Exercise details: Copy the records from the beginning through the line containing "To the nearest percent, what is the difference", swapping every "pie" for "donut" and leaving all else unchanged.

The input Block Start

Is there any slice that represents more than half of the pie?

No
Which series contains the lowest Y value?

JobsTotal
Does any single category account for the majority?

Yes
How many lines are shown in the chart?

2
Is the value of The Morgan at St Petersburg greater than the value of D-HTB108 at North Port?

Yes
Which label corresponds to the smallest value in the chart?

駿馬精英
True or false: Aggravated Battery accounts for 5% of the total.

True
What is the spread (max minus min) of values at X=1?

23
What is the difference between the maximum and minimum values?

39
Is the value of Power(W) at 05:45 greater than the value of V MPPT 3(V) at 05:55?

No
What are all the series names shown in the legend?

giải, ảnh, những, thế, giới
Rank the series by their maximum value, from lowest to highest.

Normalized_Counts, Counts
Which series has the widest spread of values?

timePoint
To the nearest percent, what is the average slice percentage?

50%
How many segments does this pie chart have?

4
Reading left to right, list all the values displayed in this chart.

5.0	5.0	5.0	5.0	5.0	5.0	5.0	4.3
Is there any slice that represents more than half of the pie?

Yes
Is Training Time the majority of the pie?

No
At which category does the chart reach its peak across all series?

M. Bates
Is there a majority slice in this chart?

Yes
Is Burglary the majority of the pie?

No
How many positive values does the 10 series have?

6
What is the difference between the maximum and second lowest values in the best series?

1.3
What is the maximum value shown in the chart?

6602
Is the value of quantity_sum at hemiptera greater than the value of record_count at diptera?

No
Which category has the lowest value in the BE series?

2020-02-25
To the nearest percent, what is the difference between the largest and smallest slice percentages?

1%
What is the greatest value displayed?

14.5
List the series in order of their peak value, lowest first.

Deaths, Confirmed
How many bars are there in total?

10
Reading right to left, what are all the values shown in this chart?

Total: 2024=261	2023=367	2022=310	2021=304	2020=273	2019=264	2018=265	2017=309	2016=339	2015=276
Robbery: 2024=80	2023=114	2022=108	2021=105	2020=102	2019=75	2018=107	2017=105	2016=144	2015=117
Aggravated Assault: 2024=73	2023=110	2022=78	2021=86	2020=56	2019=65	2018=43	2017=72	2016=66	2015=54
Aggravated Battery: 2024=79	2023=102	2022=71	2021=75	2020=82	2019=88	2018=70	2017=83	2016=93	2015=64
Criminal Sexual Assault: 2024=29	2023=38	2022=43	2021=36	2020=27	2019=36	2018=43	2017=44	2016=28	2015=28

The input Block End

Result below:
Is there any slice that represents more than half of the donut?

No
Which series contains the lowest Y value?

JobsTotal
Does any single category account for the majority?

Yes
How many lines are shown in the chart?

2
Is the value of The Morgan at St Petersburg greater than the value of D-HTB108 at North Port?

Yes
Which label corresponds to the smallest value in the chart?

駿馬精英
True or false: Aggravated Battery accounts for 5% of the total.

True
What is the spread (max minus min) of values at X=1?

23
What is the difference between the maximum and minimum values?

39
Is the value of Power(W) at 05:45 greater than the value of V MPPT 3(V) at 05:55?

No
What are all the series names shown in the legend?

giải, ảnh, những, thế, giới
Rank the series by their maximum value, from lowest to highest.

Normalized_Counts, Counts
Which series has the widest spread of values?

timePoint
To the nearest percent, what is the average slice percentage?

50%
How many segments does this donut chart have?

4
Reading left to right, list all the values displayed in this chart.

5.0	5.0	5.0	5.0	5.0	5.0	5.0	4.3
Is there any slice that represents more than half of the donut?

Yes
Is Training Time the majority of the donut?

No
At which category does the chart reach its peak across all series?

M. Bates
Is there a majority slice in this chart?

Yes
Is Burglary the majority of the donut?

No
How many positive values does the 10 series have?

6
What is the difference between the maximum and second lowest values in the best series?

1.3
What is the maximum value shown in the chart?

6602
Is the value of quantity_sum at hemiptera greater than the value of record_count at diptera?

No
Which category has the lowest value in the BE series?

2020-02-25
To the nearest percent, what is the difference between the largest and smallest slice percentages?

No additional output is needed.